Antibiotic Use for Acute Otitis Media Assessed
Guideline in 2004 not associated with more management of condition without antibiotics
TUESDAY, Jan. 26 (HealthDay News) -- A well-publicized clinical practice guideline in 2004 on acute otitis media (AOM) in children did not appear to increase the management of the problem without antibiotics, according to research published online Jan. 25 in Pediatrics.
Andrew Coco, M.D., of the Lancaster General Research Institute in Pennsylvania, and colleagues analyzed data from the National Ambulatory Medical Care Survey from 2002 to 2006. The analysis included 1,114 records on cases of AOM in children aged 6 months to 12 years.

• **List of tasks**
(a) In the news item on antibiotic use for acute otitis media, what age range did the analyzed records cover?
(b) In the otitis media news item, switch "children" to "kids" and rewrite the passage from "Antibiotic Use for" up to and including "to 12 years.".
(c) List every distinct year the otitis media news item mentions.

• **Information supplied**
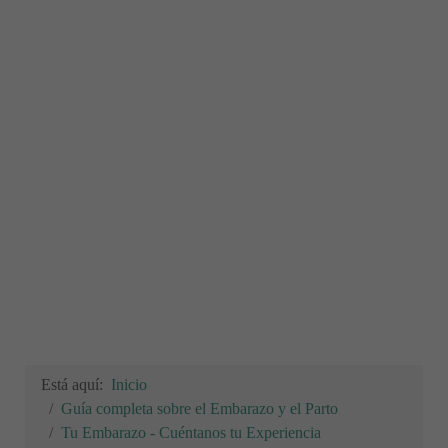
Está aquí:
Inicio
Guía completa sobre el Embarazo y el Parto
Tu Embarazo - Cuéntanos tu Experiencia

• **Answer section**
(a) Children aged 6 months to 12 years.

(b)
Antibiotic Use for Acute Otitis Media Assessed
Guideline in 2004 not associated with more management of condition without antibiotics
TUESDAY, Jan. 26 (HealthDay News) -- A well-publicized clinical practice guideline in 2004 on acute otitis media (AOM) in kids did not appear to increase the management of the problem without antibiotics, according to research published online Jan. 25 in Pediatrics.
Andrew Coco, M.D., of the Lancaster General Research Institute in Pennsylvania, and colleagues analyzed data from the National Ambulatory Medical Care Survey from 2002 to 2006. The analysis included 1,114 records on cases of AOM in kids aged 6 months to 12 years.

(c) 2004, 2002, 2006